RBS had already set aside enough funds for the rights offer settlement, hurting earnings in the past two quarters. Shareholders who subscribed for about 4 billion pounds of stock have said the bank made untrue and misleading statements in its 2008 emergency share sale, undertaken by former chief Fred Goodwin in a last-ditch attempt to rescue the lender before its taxpayer bailout.

“We have been very clear that we wanted to deal with as many of our legacy litigation issues as possible during 2015 and 2016,” McEwan said in the statement. “We are pleased to have reached this agreement and hope that it will be accepted by the remaining claimant groups, so that this long course of complex and costly litigation can now be concluded.”

RBS said in its statement Monday that any claims for which an agreement cannot be reached will be defended in court. Claimants represented by Leon Kaye Solicitors and Signature Litigation, which include 27,000 mom and pop investors, have yet to reach a deal. The trial for those claims is due to start in March and Goodwin is named among defendants who could be called to give evidence.

Painful Costs

RBS’s conduct and litigation costs topped 1.74 billion pounds in the first nine months this year, up 20 percent from the same period of 2015, driven in part by provisions for the rights offer lawsuit.

Separately, the bank’s chief conduct and regulatory affairs officer, Jon Pain, will retire next year after three years with RBS, according to an internal memo to staff obtained by Bloomberg News.
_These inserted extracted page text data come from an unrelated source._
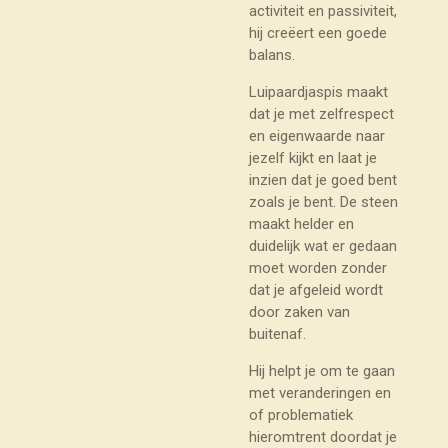
activiteit en passiviteit,
hij creëert een goede
balans.
Luipaardjaspis maakt
dat je met zelfrespect
en eigenwaarde naar
jezelf kijkt en laat je
inzien dat je goed bent
zoals je bent. De steen
maakt helder en
duidelijk wat er gedaan
moet worden zonder
dat je afgeleid wordt
door zaken van
buitenaf.
Hij helpt je om te gaan
met veranderingen en
of problematiek
hieromtrent doordat je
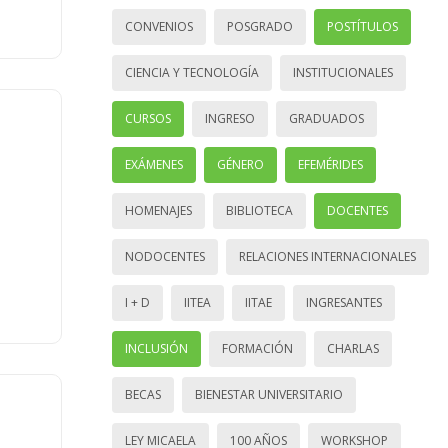
CONVENIOS
POSGRADO
POSTÍTULOS
CIENCIA Y TECNOLOGÍA
INSTITUCIONALES
CURSOS
INGRESO
GRADUADOS
EXÁMENES
GÉNERO
EFEMÉRIDES
HOMENAJES
BIBLIOTECA
DOCENTES
NODOCENTES
RELACIONES INTERNACIONALES
I + D
IITEA
IITAE
INGRESANTES
INCLUSIÓN
FORMACIÓN
CHARLAS
BECAS
BIENESTAR UNIVERSITARIO
LEY MICAELA
100 AÑOS
WORKSHOP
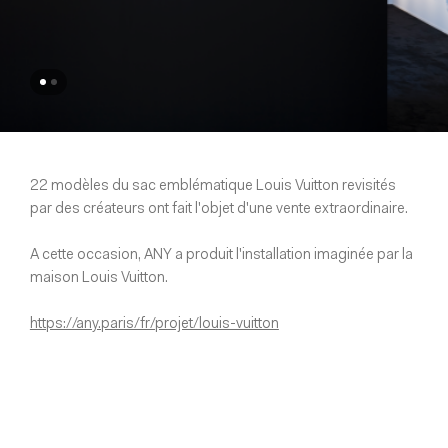
22 modèles du sac emblématique Louis Vuitton revisités
par des créateurs ont fait l'objet d'une vente extraordinaire.
A cette occasion, ANY a produit l'installation imaginée par la
maison Louis Vuitton.
https://any.paris/fr/projet/louis-vuitton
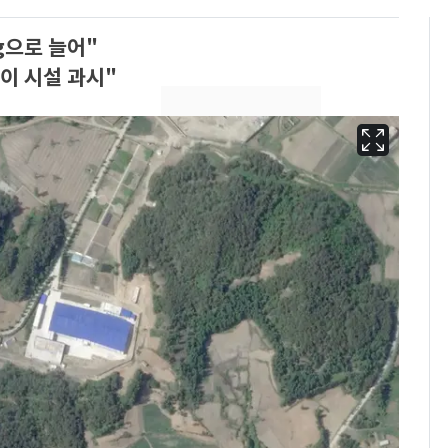
kg으로 늘어"
이 시설 과시"
13호 태풍 '돌핀' 日오
6
키나와·가고시마현 접
근…26만명 대피령
낮 최고 37도 폭염 계
7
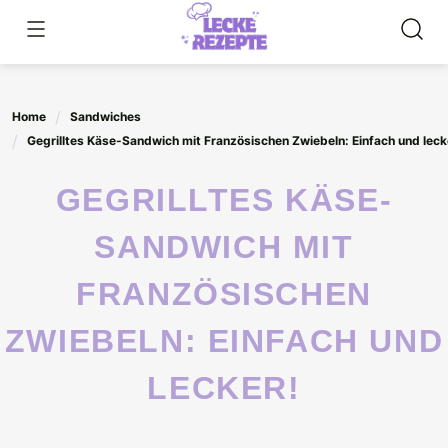
Skip
to
content
Home
Sandwiches
Gegrilltes Käse-Sandwich mit Französischen Zwiebeln: Einfach und leck
GEGRILLTES KÄSE-
SANDWICH MIT
FRANZÖSISCHEN
ZWIEBELN: EINFACH UND
LECKER!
The bank will integrate his team with several other departments, including its risk division led by chief risk officer David Stephen.

A former managing director of supervision at the U.K.’s Financial Conduct Authority during the financial crisis who joined the bank in 2013, Pain helped RBS reach settlements with British and U.S. authorities over the manipulation of Libor and currency markets that cost the bank more than 1 billion pounds.